Transcribed page contents:
.....
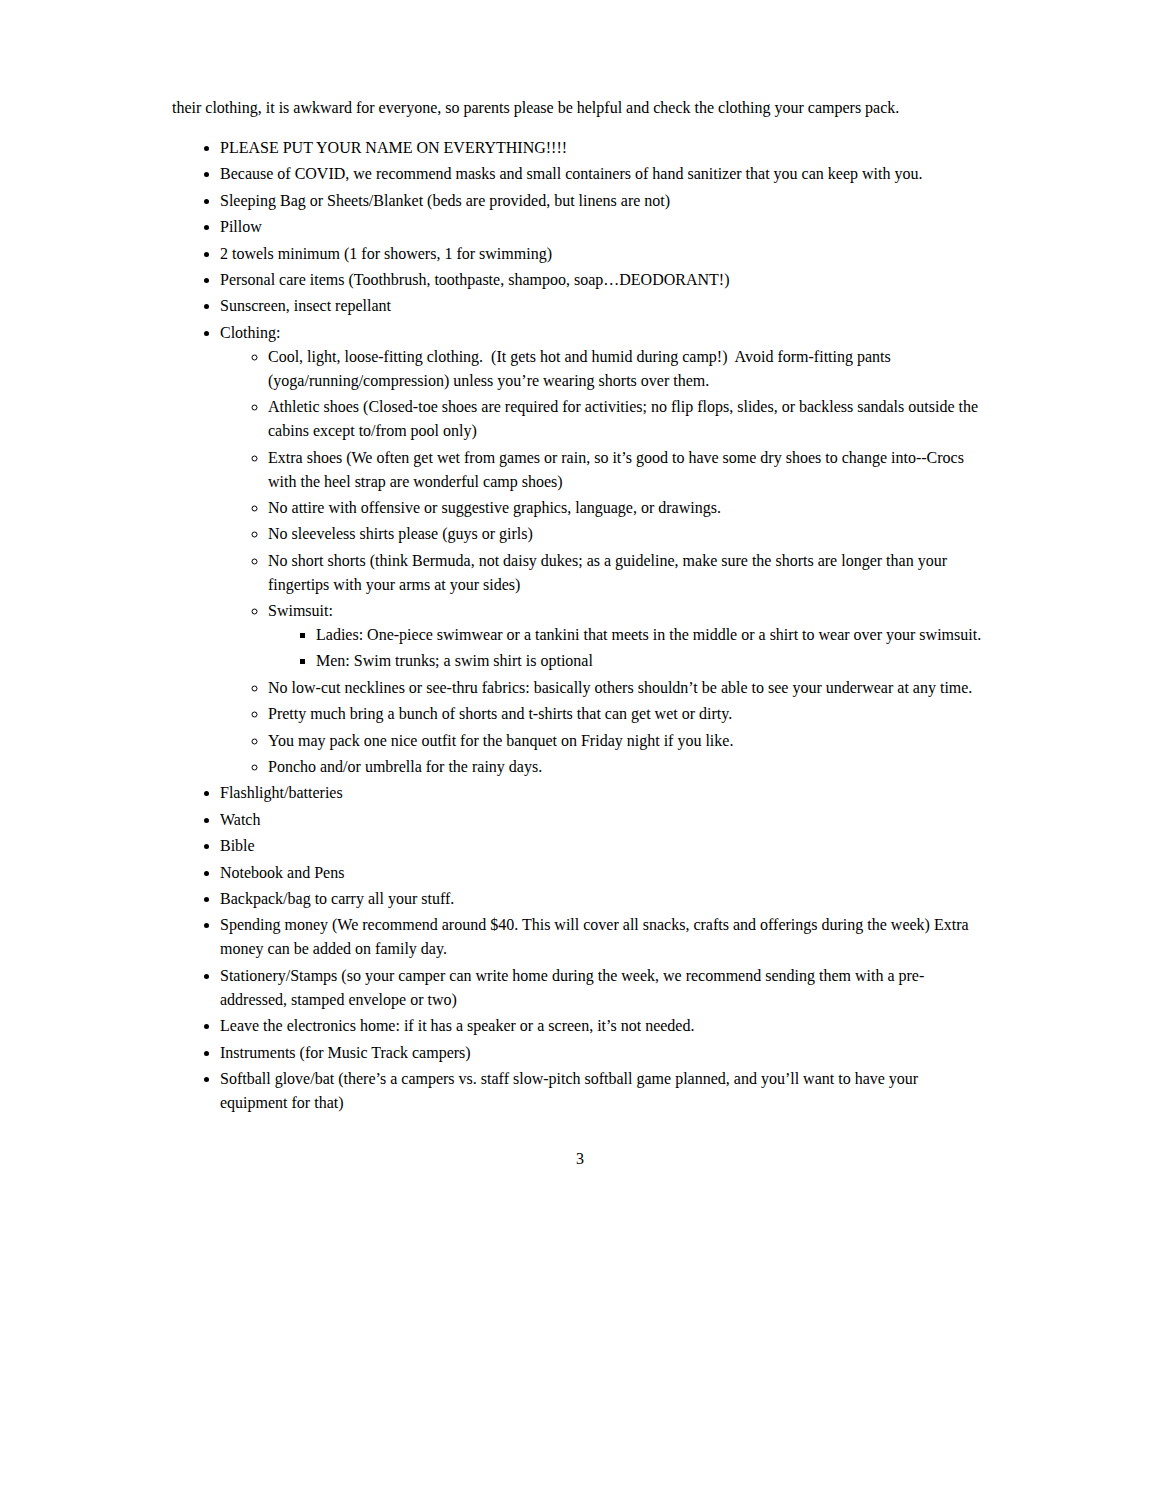their clothing, it is awkward for everyone, so parents please be helpful and check the clothing your campers pack.
PLEASE PUT YOUR NAME ON EVERYTHING!!!!
Because of COVID, we recommend masks and small containers of hand sanitizer that you can keep with you.
Sleeping Bag or Sheets/Blanket (beds are provided, but linens are not)
Pillow
2 towels minimum (1 for showers, 1 for swimming)
Personal care items (Toothbrush, toothpaste, shampoo, soap…DEODORANT!)
Sunscreen, insect repellant
Clothing:
Cool, light, loose-fitting clothing. (It gets hot and humid during camp!) Avoid form-fitting pants (yoga/running/compression) unless you’re wearing shorts over them.
Athletic shoes (Closed-toe shoes are required for activities; no flip flops, slides, or backless sandals outside the cabins except to/from pool only)
Extra shoes (We often get wet from games or rain, so it’s good to have some dry shoes to change into--Crocs with the heel strap are wonderful camp shoes)
No attire with offensive or suggestive graphics, language, or drawings.
No sleeveless shirts please (guys or girls)
No short shorts (think Bermuda, not daisy dukes; as a guideline, make sure the shorts are longer than your fingertips with your arms at your sides)
Swimsuit:
Ladies: One-piece swimwear or a tankini that meets in the middle or a shirt to wear over your swimsuit.
Men: Swim trunks; a swim shirt is optional
No low-cut necklines or see-thru fabrics: basically others shouldn’t be able to see your underwear at any time.
Pretty much bring a bunch of shorts and t-shirts that can get wet or dirty.
You may pack one nice outfit for the banquet on Friday night if you like.
Poncho and/or umbrella for the rainy days.
Flashlight/batteries
Watch
Bible
Notebook and Pens
Backpack/bag to carry all your stuff.
Spending money (We recommend around $40. This will cover all snacks, crafts and offerings during the week) Extra money can be added on family day.
Stationery/Stamps (so your camper can write home during the week, we recommend sending them with a pre-addressed, stamped envelope or two)
Leave the electronics home: if it has a speaker or a screen, it’s not needed.
Instruments (for Music Track campers)
Softball glove/bat (there’s a campers vs. staff slow-pitch softball game planned, and you’ll want to have your equipment for that)
3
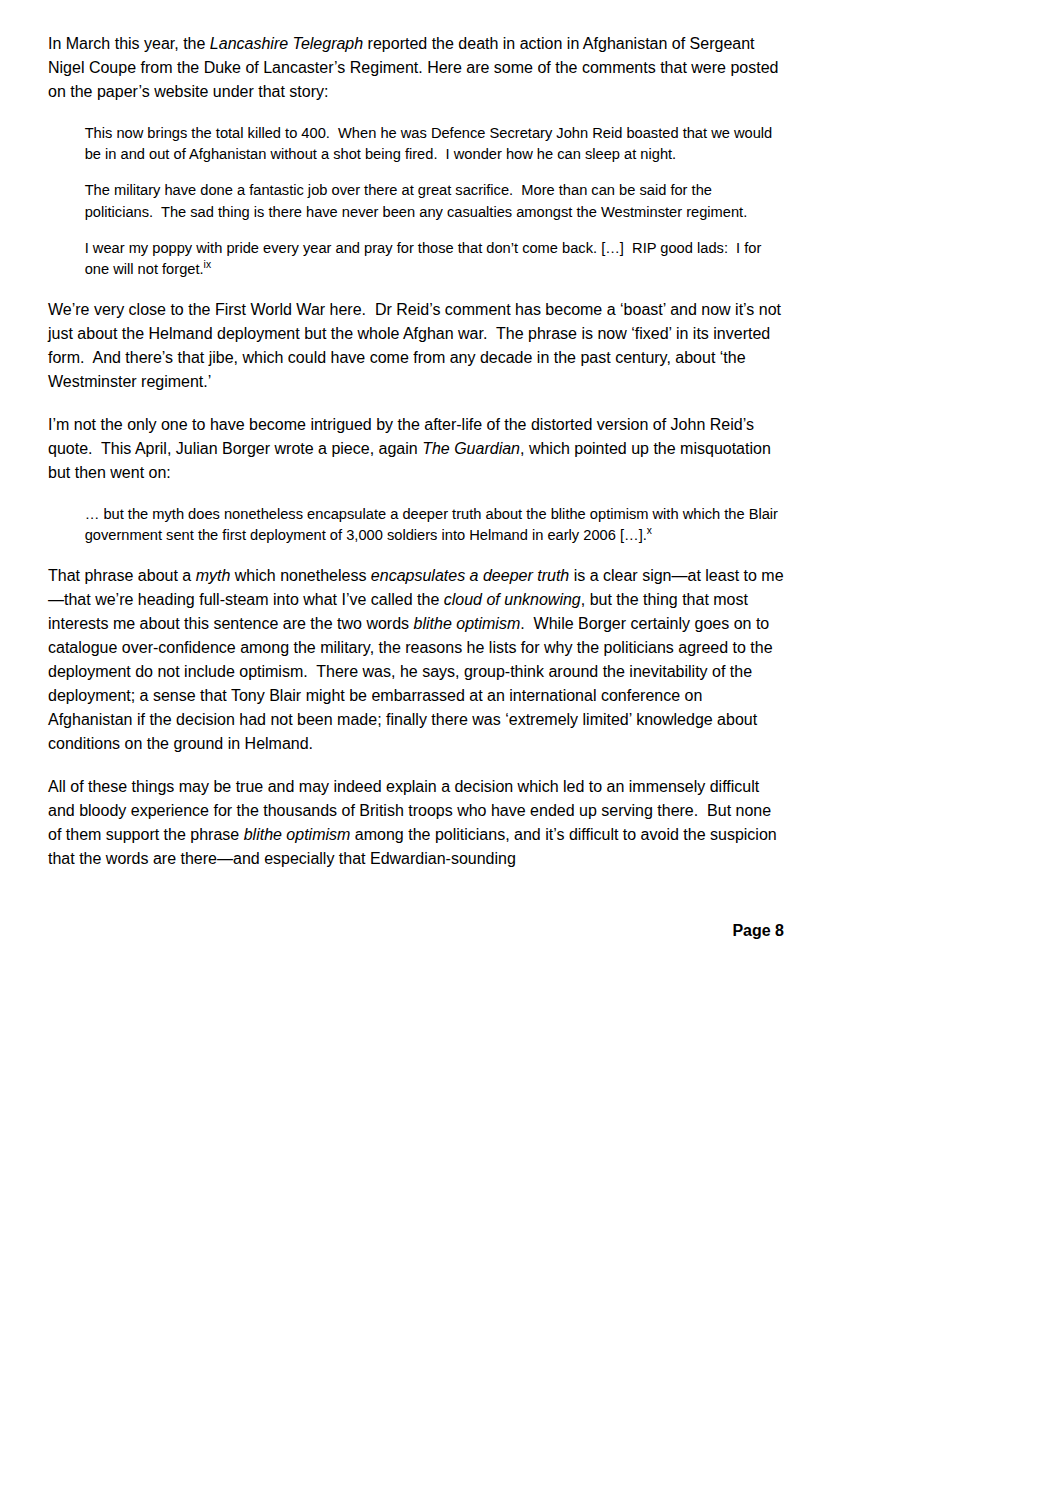In March this year, the Lancashire Telegraph reported the death in action in Afghanistan of Sergeant Nigel Coupe from the Duke of Lancaster’s Regiment. Here are some of the comments that were posted on the paper’s website under that story:
This now brings the total killed to 400. When he was Defence Secretary John Reid boasted that we would be in and out of Afghanistan without a shot being fired. I wonder how he can sleep at night.
The military have done a fantastic job over there at great sacrifice. More than can be said for the politicians. The sad thing is there have never been any casualties amongst the Westminster regiment.
I wear my poppy with pride every year and pray for those that don’t come back. […] RIP good lads: I for one will not forget.ix
We’re very close to the First World War here. Dr Reid’s comment has become a ‘boast’ and now it’s not just about the Helmand deployment but the whole Afghan war. The phrase is now ‘fixed’ in its inverted form. And there’s that jibe, which could have come from any decade in the past century, about ‘the Westminster regiment.’
I’m not the only one to have become intrigued by the after-life of the distorted version of John Reid’s quote. This April, Julian Borger wrote a piece, again The Guardian, which pointed up the misquotation but then went on:
… but the myth does nonetheless encapsulate a deeper truth about the blithe optimism with which the Blair government sent the first deployment of 3,000 soldiers into Helmand in early 2006 […].x
That phrase about a myth which nonetheless encapsulates a deeper truth is a clear sign—at least to me—that we’re heading full-steam into what I’ve called the cloud of unknowing, but the thing that most interests me about this sentence are the two words blithe optimism. While Borger certainly goes on to catalogue over-confidence among the military, the reasons he lists for why the politicians agreed to the deployment do not include optimism. There was, he says, group-think around the inevitability of the deployment; a sense that Tony Blair might be embarrassed at an international conference on Afghanistan if the decision had not been made; finally there was ‘extremely limited’ knowledge about conditions on the ground in Helmand.
All of these things may be true and may indeed explain a decision which led to an immensely difficult and bloody experience for the thousands of British troops who have ended up serving there. But none of them support the phrase blithe optimism among the politicians, and it’s difficult to avoid the suspicion that the words are there—and especially that Edwardian-sounding
Page 8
.....
**Activity**: Set down, unchanged, only those lines above that fall between the line with "Pretty much bring" and the line with "Backpack/bag to carry all your stuff.", the two end lines included.

**Solution for this problem**:
Pretty much bring a bunch of shorts and t-shirts that can get wet or dirty.
You may pack one nice outfit for the banquet on Friday night if you like.
Poncho and/or umbrella for the rainy days.
Flashlight/batteries
Watch
Bible
Notebook and Pens
Backpack/bag to carry all your stuff.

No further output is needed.